> List of tasks:
[1] According to the cyclocopter article, how many aerofoils does each rotor conventionally have?
[2] Using the cyclocopter article, explain why the cyclocopter has only recently become a reality, even though the concept dates back about 100 years.
[3] Continue the cyclocopter article from where it stops.
### Page
Cyclocopters: Drones of the future

Jacob Evans, Risk Frontiers (

Cyclocopters are a new concept of drone that has recently shown success in development, garnering significant interest from leading robotic institutions and the US Army. The commercially available drones most people are familiar with are referred to as polycopters. Polycopters typically have four or six equally spaced helicopter style blades. They have a wide range of uses, from recreational to military, with drones recently being used by Risk Frontiers to analyse disaster areas after natural disasters such as volcanic lahars.  Though these types of drones offer a wide variety of applications and already play a significant role in society, cyclocopters are viewed as the next stage in their evolution, with the potential ability to extensively survey during natural disasters and perform risk assessment.

The cyclocopter concept was developed about 100 years ago, however only recently have the materials and technology been available to turn this futuristic looking machine into reality. Cyclocopters can be visualised as an aerial paddleboat, having two or four cycloidal rotors (cyclorotors) (Figure 1). The rotors stir the air into vortices, creating lift, thrust and control.  Each rotor has multiple (conventionally four) aerofoils, whose pitch (angle) can be adjusted in synchronisation to move the cyclocopter in any direction perpendicular to the cyclorotor. There is also a tail propeller to keep the drone level. Hence the aerodynamics can be viewed like that of an insect, imagine a dragonfly.
######
### Dataset extract
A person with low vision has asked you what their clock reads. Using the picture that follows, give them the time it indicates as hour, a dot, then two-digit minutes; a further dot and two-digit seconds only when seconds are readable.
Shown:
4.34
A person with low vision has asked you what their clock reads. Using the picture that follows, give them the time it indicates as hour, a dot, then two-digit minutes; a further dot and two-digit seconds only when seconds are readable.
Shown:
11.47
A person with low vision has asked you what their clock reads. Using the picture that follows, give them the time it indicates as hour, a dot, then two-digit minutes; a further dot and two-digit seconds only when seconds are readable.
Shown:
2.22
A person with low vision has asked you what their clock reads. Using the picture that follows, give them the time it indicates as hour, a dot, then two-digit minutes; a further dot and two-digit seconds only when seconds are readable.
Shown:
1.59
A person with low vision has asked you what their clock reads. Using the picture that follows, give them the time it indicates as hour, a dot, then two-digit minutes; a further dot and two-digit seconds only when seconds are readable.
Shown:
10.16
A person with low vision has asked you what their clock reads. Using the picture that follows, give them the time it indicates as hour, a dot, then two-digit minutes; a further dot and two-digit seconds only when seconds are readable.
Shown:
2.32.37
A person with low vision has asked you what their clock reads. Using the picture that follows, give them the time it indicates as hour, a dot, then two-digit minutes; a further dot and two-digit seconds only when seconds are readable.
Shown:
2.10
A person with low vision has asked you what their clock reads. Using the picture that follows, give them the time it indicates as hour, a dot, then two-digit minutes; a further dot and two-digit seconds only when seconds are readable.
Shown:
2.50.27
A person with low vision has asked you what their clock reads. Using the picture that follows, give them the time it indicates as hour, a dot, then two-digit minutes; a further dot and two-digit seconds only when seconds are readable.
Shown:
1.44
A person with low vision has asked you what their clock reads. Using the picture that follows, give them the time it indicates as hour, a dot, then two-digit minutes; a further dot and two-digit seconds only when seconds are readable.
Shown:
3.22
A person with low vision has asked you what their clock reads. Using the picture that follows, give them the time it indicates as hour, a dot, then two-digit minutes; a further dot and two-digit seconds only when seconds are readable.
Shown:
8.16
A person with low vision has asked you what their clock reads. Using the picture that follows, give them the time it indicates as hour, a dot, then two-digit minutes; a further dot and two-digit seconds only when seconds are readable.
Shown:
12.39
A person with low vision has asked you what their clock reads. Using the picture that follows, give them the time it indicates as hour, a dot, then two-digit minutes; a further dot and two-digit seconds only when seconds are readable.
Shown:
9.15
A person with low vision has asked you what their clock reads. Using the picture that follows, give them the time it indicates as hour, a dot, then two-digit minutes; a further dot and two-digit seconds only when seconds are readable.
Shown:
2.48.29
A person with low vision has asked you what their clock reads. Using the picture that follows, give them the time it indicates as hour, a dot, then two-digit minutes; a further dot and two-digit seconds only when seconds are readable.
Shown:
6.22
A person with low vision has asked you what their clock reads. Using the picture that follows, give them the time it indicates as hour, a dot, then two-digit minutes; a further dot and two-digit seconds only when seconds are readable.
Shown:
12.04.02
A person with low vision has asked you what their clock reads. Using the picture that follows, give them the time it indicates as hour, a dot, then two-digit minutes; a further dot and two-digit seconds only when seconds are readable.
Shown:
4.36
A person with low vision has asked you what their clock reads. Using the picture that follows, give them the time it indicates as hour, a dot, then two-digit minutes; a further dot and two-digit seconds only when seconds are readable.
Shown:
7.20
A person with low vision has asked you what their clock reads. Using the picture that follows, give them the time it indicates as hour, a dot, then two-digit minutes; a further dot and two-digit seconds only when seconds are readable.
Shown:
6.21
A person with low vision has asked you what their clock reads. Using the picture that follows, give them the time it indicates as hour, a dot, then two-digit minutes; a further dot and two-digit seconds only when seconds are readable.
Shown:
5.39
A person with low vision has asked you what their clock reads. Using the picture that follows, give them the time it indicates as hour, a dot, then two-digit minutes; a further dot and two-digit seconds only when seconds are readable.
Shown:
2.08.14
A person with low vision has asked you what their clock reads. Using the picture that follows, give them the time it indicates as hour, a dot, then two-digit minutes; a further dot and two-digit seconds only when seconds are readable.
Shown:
######
> Answers for the exercise:
[1] Each rotor conventionally has four aerofoils.

[2] The concept was developed about 100 years ago, but only recently have the necessary materials and technology been available to build the machine.

[3]
Figure 1: The world smallest functional cyclocopter. Image: Moble Benedict/Texas A&M University.

The cyclocopter design has several advantages. Unlike conventional drones which, like a helicopter, tilt in the direction of flight, cyclocopters remain parallel. Their engineering design also provides them with better maneuverability, forward speed, and altitude limit, as well as making them less disturbed by wind gusts. They are also much quieter, having lower blade-tip speeds which are responsible for the typical noise from bladed aircraft. However, the most significant advantage is that these drones actually perform better when scaled down. The vortex created by the cyclorotor configuration get proportionally more powerful as the size shrinks.  This makes cyclocopters the leading candidate for miniaturised drones, with the ability to withstand strong winds during natural disasters and survey inaccessible areas.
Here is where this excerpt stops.